The US Welfare State

American workers are among the most productive in the world, but over the last 40 years the bottom half of income earners have seen no income growth. As a result, since 1973, worker productivity has grown almost six times faster than wages.

The first myth to be dismissed is that Americans who receive public benefits are “takers”  is flatly untrue for the vast majority of working-age recipients. There are recipients of public benefits who do not work. They are primarily children, the disabled and the elderly – in other words, people who cannot or should not work. These groups constitute the majority of public benefits recipients.

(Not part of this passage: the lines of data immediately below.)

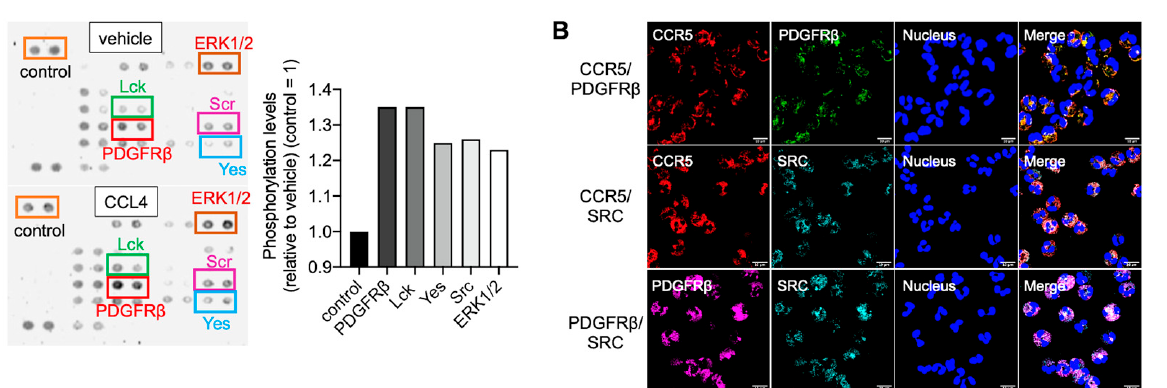
Figure 4. CCL4-mediated eosinophil activation signaling. ( A ) Phosphorylation levels of multiple kinases in eosinophils. Purified peripheral blood eosinophils were treated with CCL4 (10 μ g/mL) for 5 min using a Human Phospho-Kinase Antibody Array Kit (R&D). Phosphorylation levels of platelet-derived growth factor receptor (PDGFR) β , Src kinase family (Lck, Src, and Yes), extracellu- lar signal-regulated kinase (ERK), and control are presented as dots (left panel) or a relative value to vehicle (right panel). ( B ) Colocalization of CCR5, PDGFR β , and Src in eosinophils. CCR5 (red), PDGFR β (green or pink), Src (light blue), and the nucleus (blue) are shown. Images were obtained using an FV3000 confocal microscope (600 × objectives). The scale bars in the bottom-right corner indicate 10 μ m. The results are representative of at least three experiments. ( C ) Purified peripheral blood eosinophils were pretreated with imatinib—a PDGFR β inhibitor (I, 5 μ M) —and/or da- satinib—a Src inhibitor (D, 10 nM) —for 30 min, followed by overnight incubation with CCL4 (10 μ g/mL). CD69 expression in eosinophils was determined [(i) percentage of CD69+ Siglec-8+ double- positive cells and (ii) CD69 median fluorescence intensity (MFI) ratio to isotype control]. The values represent the mean ± SEM of four experiments. # p < 0.05 (vs. nontreatment control); * p < 0.05 (be- tween the two groups).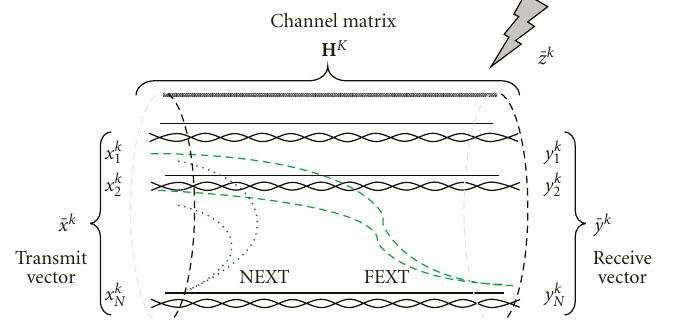
Figure 1: Illustration of DMT transmission and occurring NEXT and FEXT interference on a copper access binder. standardized channel models, which are typically based on statistics and reflect a worst-case scenario [1, 22,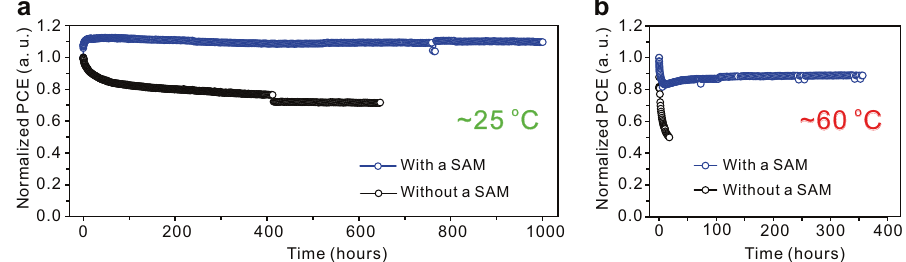
Fig. 4 Addition of a self-assembled monolayer (SAM) improves long-term stability of perovskite solar cells. Ef fi ciency evolution of perovskite solar cells at room temperature (25 °C) ( a ) and at elevated temperature (60 °C) ( b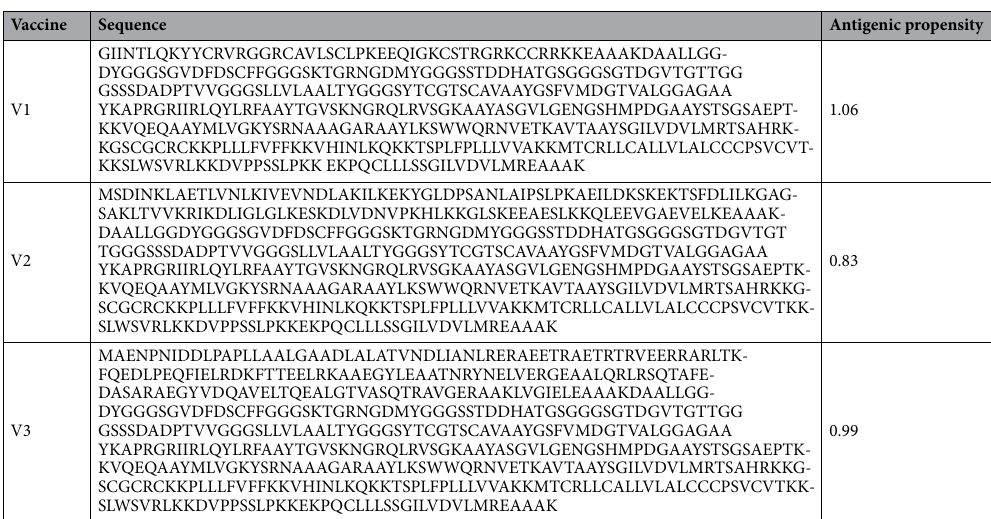
Table 7. The top three vaccine constructs V1, V2, and V3 made using Beta-defensin, L7/L12 Ribosomal protein, and Gaba protein adjuvants along with the top BCL, HTL, and CTL epitope sequences.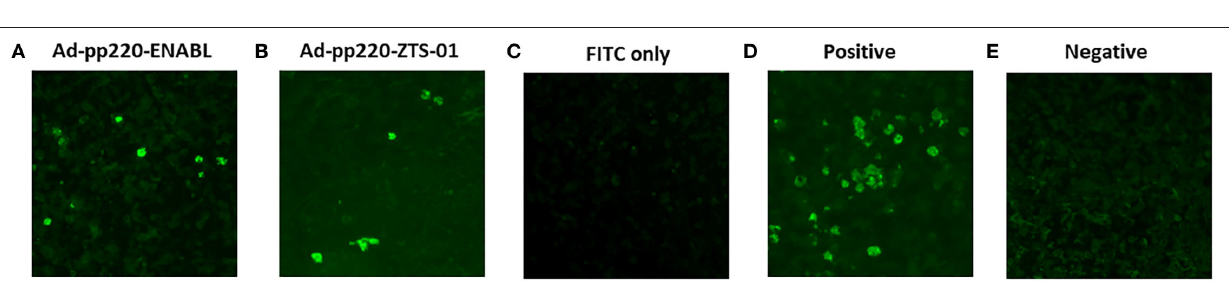
FIGURE 6 | Validation of Induced anti-pp220 antibodies: Authenticity of the antibodies elicited by the adenovirus-vectored pp220 antigens was confirmed by Immunohistochemistry. Formalin-fixed ASFV (Georgia 2007/1) infected swine spleen tissues were probed with sera that was obtained from each group two weeks post-boost: (A) Ad-pp220-ENABL; (B) Ad-pp220-ZTS-01; (C) Secondary (FITC) antibody control: secondary antibody is probed in the absence of primary sera, (D) Positive control serum: ASFV specific convalescent swine serum, and (E) Negative control serum: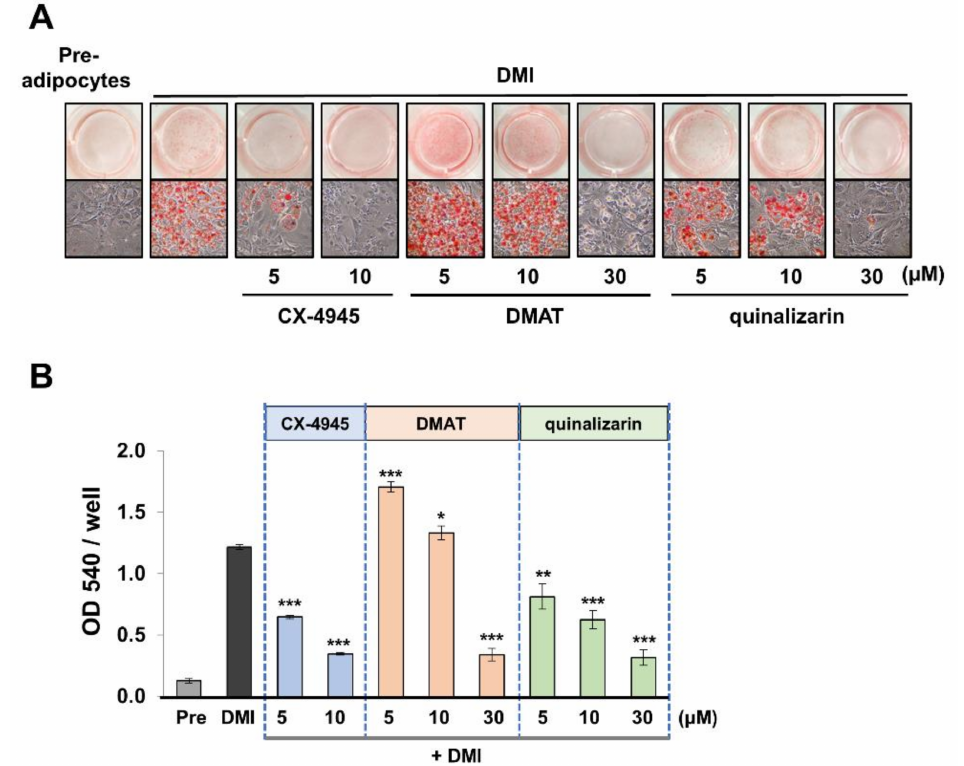
Figure 7. Effect of CK2 inhibitors on the adipocyte differentiation of 3T3-L1 cells. 3T3-L1 cells were treated with CX-4945, DMAT or quinalizarin during adipocyte differentiation and stained with ORO at day 8. ( A ) Microscopic images were acquired, and ( B ) lipid accumulation was assessed by obtaining absorbance at 540 nm. * p < 0.05; ** p < 0.01; *** p < 0.005 vs. DMI vehicle. During the adipogenesis period, the mRNA levels of the Csnk2a1 (CK2 α ) and Csnk2b (CK2 β ), Rock1 and Rock2 genes were all downregulated on day 2, recovered on day 4, and then maintained with small variability (Figure 8A). Compared with mRNA levels, their protein levels were more constant with small changes (Figure 8B,C). In particular, the mRNA level significantly reduced on day 2, whereas the amount of protein showed only minimal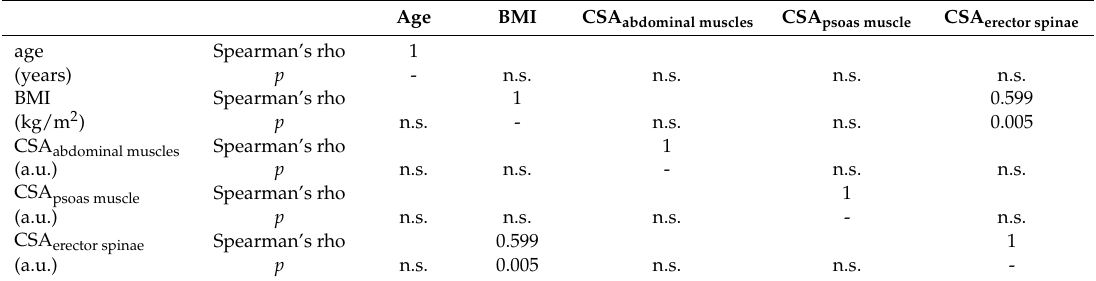
Table 4. This table illustrates the results of the correlation of age, body mass index (BMI), and cross-sectional area (CSA) in the abdominal muscles, psoas muscle, and erector spinae in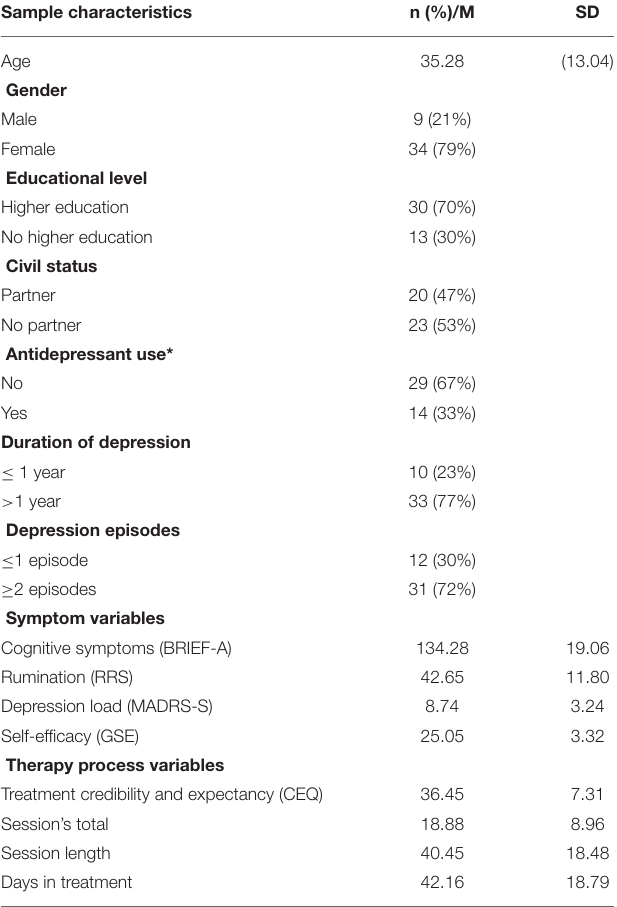
TABLE 4 | Characteristics of the study sample ( N = 43). Sample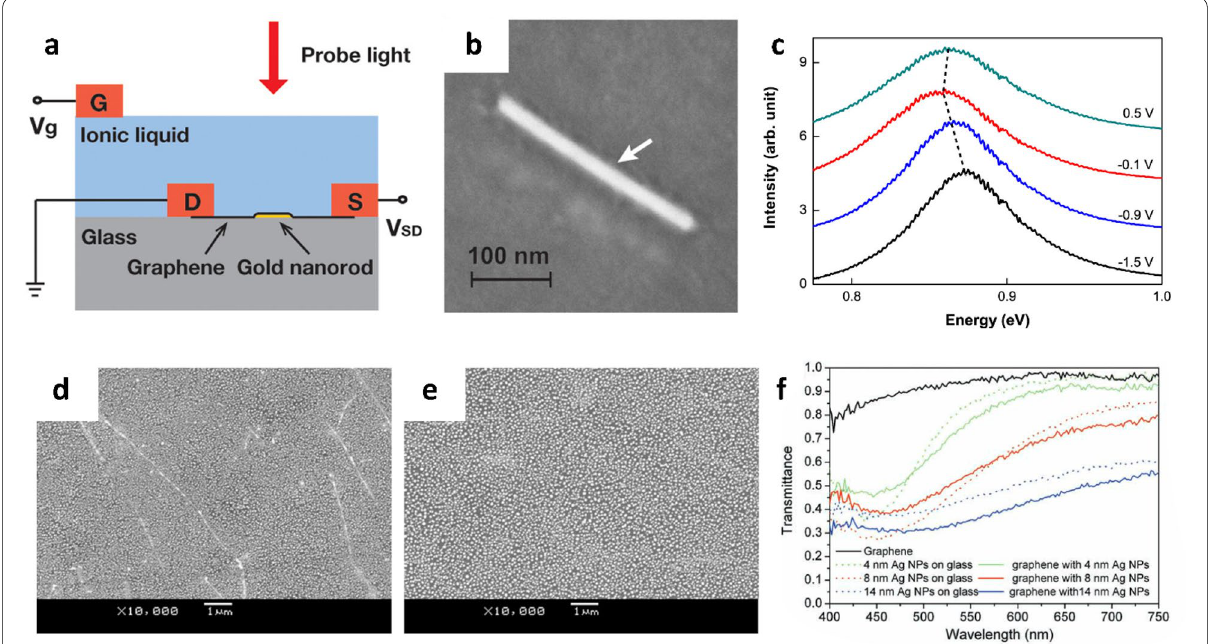
Fig. 6 Tunability of graphene-based plasmonic materials. a–c Electrical tunability of graphene/Au nanorod hybrid structure. a Schematic diagram of a graphene/Au nanorod hybrid structure gated through ionic liquid. A top electrolyte gate was used to control plasmon resonance of the hybrid system by varying optical transitions in graphene. b A high-resolution scanning electron micrograph (SEM) image of the graphene/single Au nanorod. Graphene draped over the nanorods (white arrow). c Rayleigh scattering spectra of the graphene/Au nanorod structure at 0.5, and 1.5 V of gate voltage. The plasmon resonance shifted depending on the gate voltage. Reprinted with permission from [99]. Copyright 2012 − American Chemical Society. d , e Structural tunability of AgNPs/graphene hybrid structure. AgNPs with d 49.3 nm and e 67.5 nm of lateral dimension on graphene formed through thermal annealing of 4 and 8 nm thick Ag films, respectively. f Transmittance spectra taken on graphene (black) and AgNPs/graphene hybrid structures (colored solid lines). SPR of AgNPs/graphene structures redshifts with increasing lateral size of the AgNPs. The 4, 8, and 14 nm AgNPs in label indicate the thickness of as-deposited Ag film which were transformed to AgNPs with 49.3, 67.5, and 147.5 nm of lateral size, respectively, after dewetting. Reproduced with permission from [103]. Copyright 2012 WILEY-VCH Verlag GmbH & Co. KGaA,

Supplemental Nutrition Assistance Program benefits, formerly known as food stamps, which currently serve about 42 million Americans. At least one adult in more than half of SNAP-recipient households are working. And the average SNAP subsidy is $125 per month, or $1.40 per meal – hardly enough to justify quitting a job. Every dollar in SNAP spending is estimated to generate more than $1.70 in economic activity.
As for Medicaid, nearly 80 percent of adults receiving Medicaid live in families where someone works, and more than half are working themselves.
Welfare – officially called Temporary Assistance to Needy Families – has required work as a condition of eligibility since then-President Bill Clinton signed welfare reform into law in 1996. And the earned income tax credit, a tax credit for low- and moderate-income workers, by definition, supports only people who work.
Americans are spending more than one-third of their income on housing, which is increasingly unaffordable. There are 11 million renter households paying more than half their income on housing. And there is no county in America where a minimum wage worker can afford a two-bedroom home. Still, only 1 in 4 eligible households receive any form of government housing assistance.
Forty percent of Americans born into the bottom-income quintile – the poorest 20 percent – will stay there.  As for people born into the 'middle class', only 20 percent will ascend to the top quintile in their lifetimes.